Zu dem Tagesordnungspunkt gehören auch allgemeine Mitteilungen der Bürgermeisterin, deren zwei auch wieder typisch und symptomatisch sind. So wären tatsächlich zwei Gespräche mit der Bahn geführt worden (siehe u.a. Bericht über den Bauauschuss!), deren Ergebnisse jetzt zusammengefasst würden. Offenbar war sie nicht gewillt, auch nur einen Jota jetzt schon durchblicken zu lassen. Ob man später mehr erfahren wird, blieb ebenfalls unsicher. „Ich hoffe, in der nächsten Sitzung mehr sagen zu können“, führte Borchers-Seelig aus und man fragt sich unwillkürlich, warum die Zusammenfassung der Ergebnisse nur als vage Hoffnung im Raume schweben darf und nicht kurzfristig veröffentlicht werden kann! Liegt es daran, dass es gar keine Ergebnisse gibt? Oder verhält es sich wie mit den bauseitig bedingten Verkehrsproblemen in der Grabauer Straße? In Gesprächen mit der Baufirma sei eine Lösung erarbeitet worden, verkündet die Verwaltungschefin. Das muss reichen.

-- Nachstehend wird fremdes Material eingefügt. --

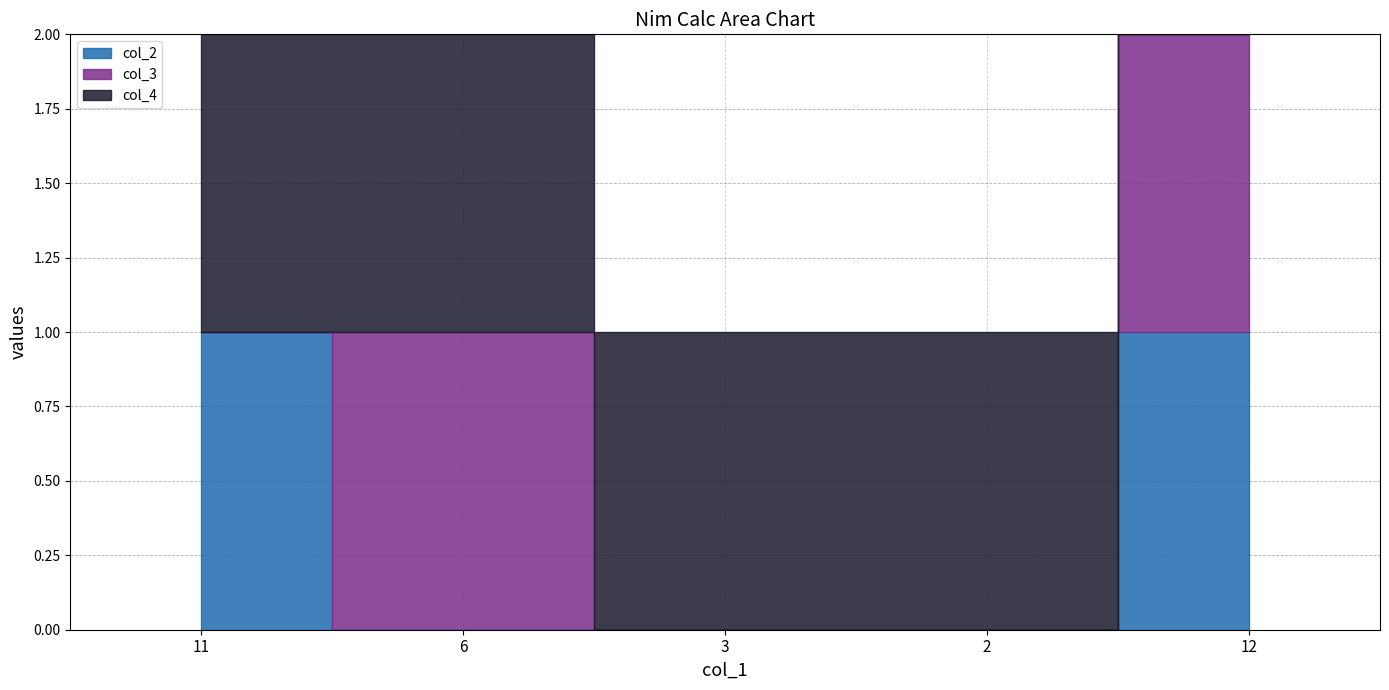

True or false: col_2 has a value of 0 at 6.

False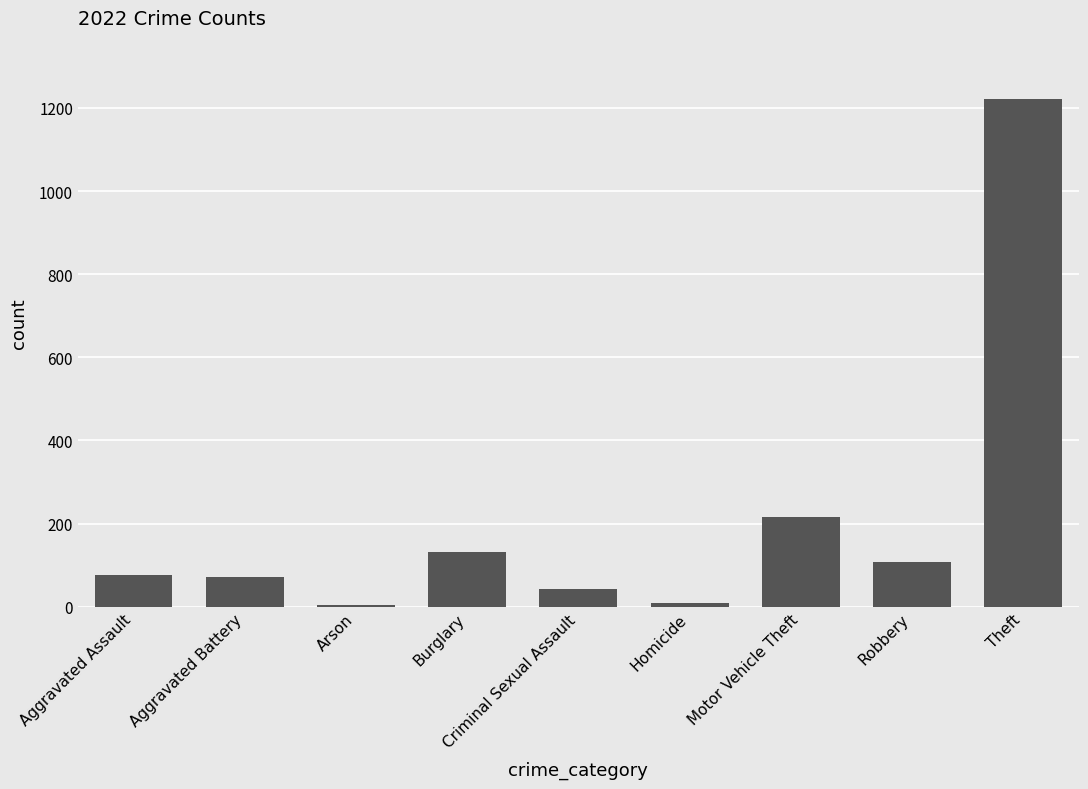

At which category does the chart reach its peak across all series?

Theft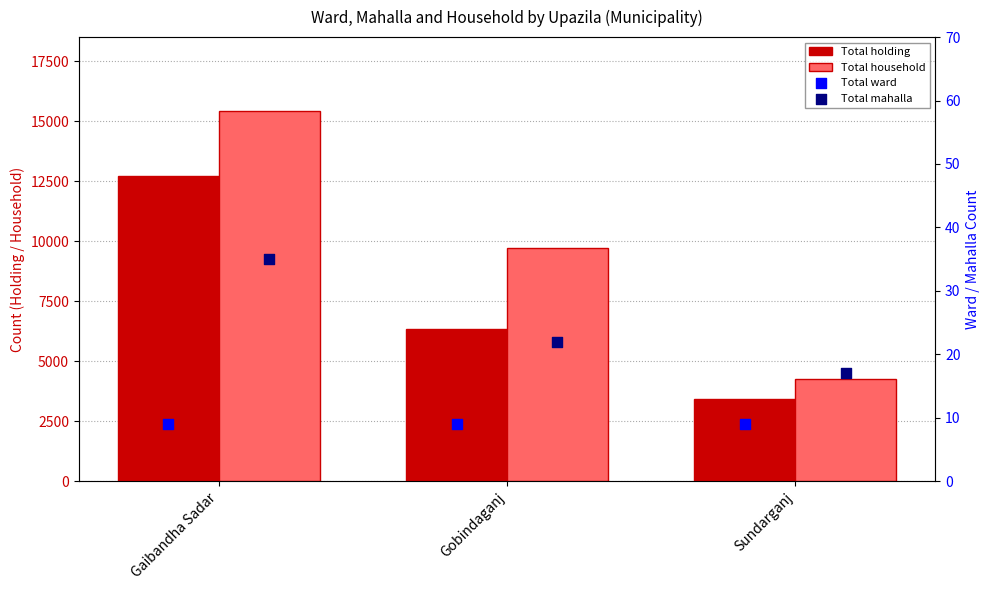

Is the value of Total mahalla at Gobindaganj greater than the value of Total ward at Gaibandha Sadar?

Yes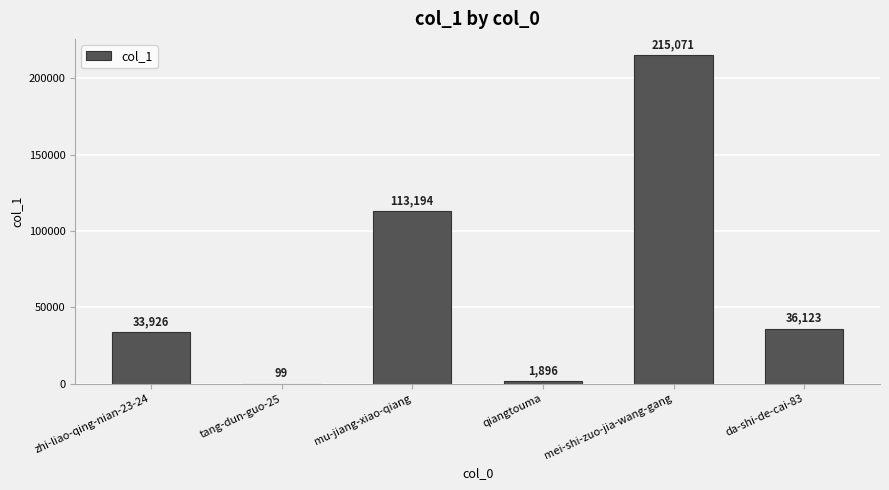

What is the greatest value displayed?

215071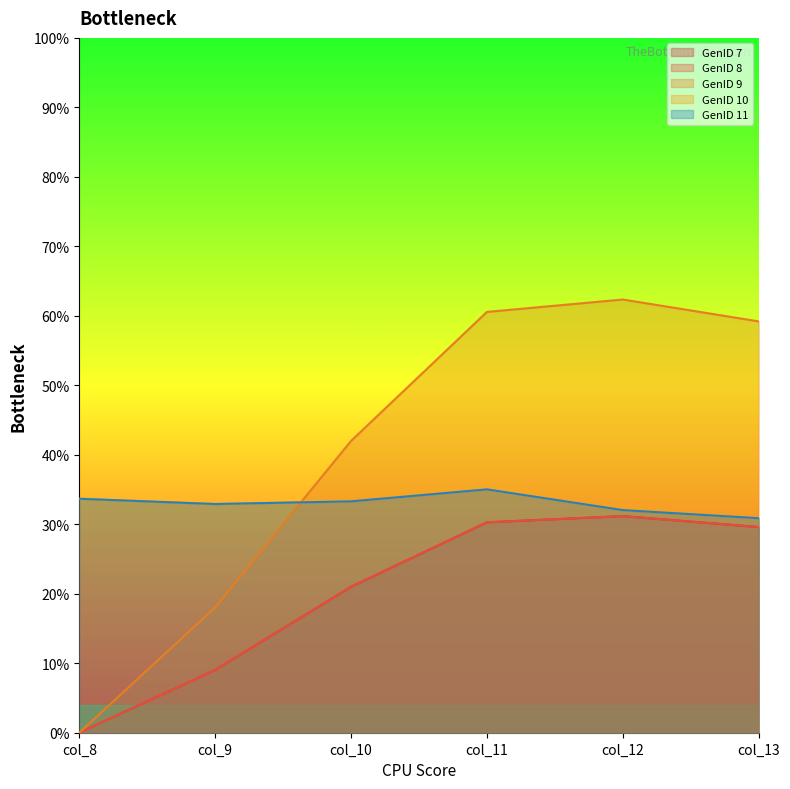

Where does the GenID 7 series first go above 29?

col_11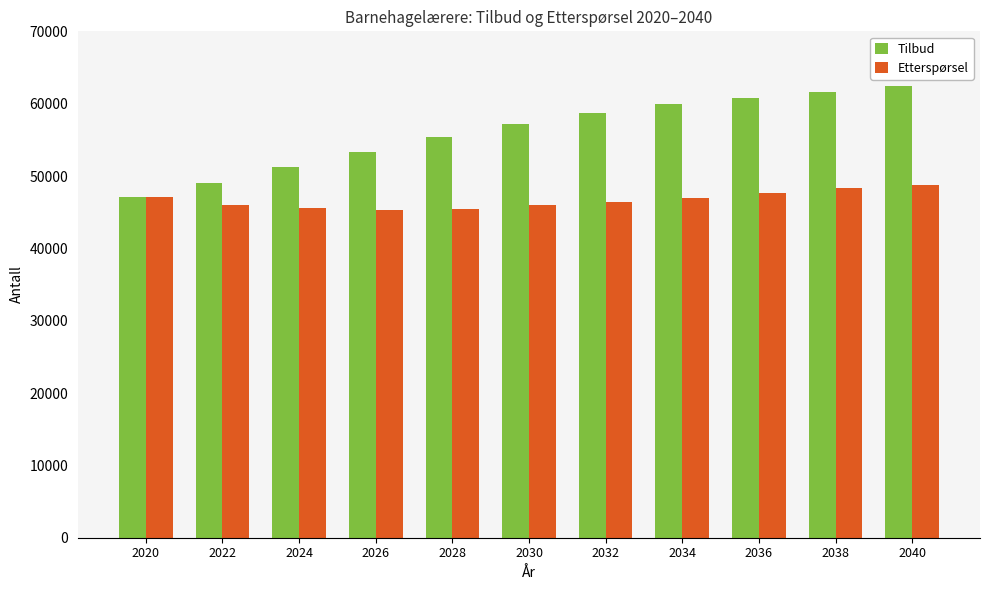

Is the value of Tilbud at 2038 greater than the value of Etterspørsel at 2036?

Yes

Die Bürgermeisterin als Nebelmaschine

jekubik

Mit seiner Geduld am Ende: Rüdiger Jekubik

Nach einem Geplänkel über die pädiatrische Versorgungssituation in Schwarzenbek, über die an anderer Stelle noch zu berichten sein wird – die Bürgermeisterin verkündete stolz die Bewilligung einer Stelle durch die Kassenärztliche Vereinigung – hakte ein Ausschussmitglied in anderer Sache nach: Was denn aus dem Beschluss vom 19.01.2016 über die externe Verwaltungsüberprüfung geworden sei, begehrte Helmut Stolze (FDP) zu wissen. Die Verwaltung sei damals aufgefordert worden, die Kosten dafür zu ermitteln. Borchers-Seelig warf die Nebelmaschine an: Sie habe zwischenzeitlich verschiedene Unternehmen angeschrieben und daraufhin ganz unterschiedliche, nicht vergleichbare Angebote erhalten, die von den Kosten her bis zu 100.000,00 EUR reichten. Diese Angebote müssten jetzt aufgearbeitet, die Mittel jetzt eingestellt werden. Rüdiger Jekubik (SPD) spähte durch die Schwaden und erinnerte an eine Auskunft der Dampfplauderin im Hauptausschuss vom 17.05.2016. „Um die Angebote einheitlich erstellen zu lassen, müssen zunächst Leistungsbeschreibungen erstellt werden“, zitierte er die Bürgermeisterin und wunderte sich, wieso die Angebote dann so unterschiedlich ausfallen konnten.

„Wenn Beschlüsse gefasst sind, müssen die auch umgesetzt werden!“

%c2%a7-43-goDie Nicht-Antwort der Bürgermeisterin war wieder ein Klassiker der modernen Verwaltungsgeschichte: „Ich bin derzeit der Ansicht, die Angebote in der vorliegenden Form zur Verfügung stellen zu können.“ Jekubik aber hatte jetzt erkennbar genug und setzte nach. Am 23.06.2016 sei die Bürgermeisterin bereits gebeten worden, die Angebote kurzfristig vorzulegen und die Mittel bereit zu stellen. Im Nachtragshaushalt vermisse er diese Posten daher. Die Bürgermeisterin fühlte sich unverstanden und wurde maulig. Sie hätte ihm doch gerade eine Antwort gegeben und außerdem müsse sie von der Politik die Mittel genannt bekommen, die sie einstellen solle. „Klassisches Verwaltungshandeln“ sei das, was die Bürgermeisterin den Politikern da auferlegen wolle, erzürnte sich nun seinerseits der Sozialdemokrat: „Wenn Beschlüsse gefasst sind, müssen die auch umgesetzt werden!“ Die Dampfmaschine schwieg, die Rauchfahnen verzogen sich und der Punkt war offenbar erneut vertagt.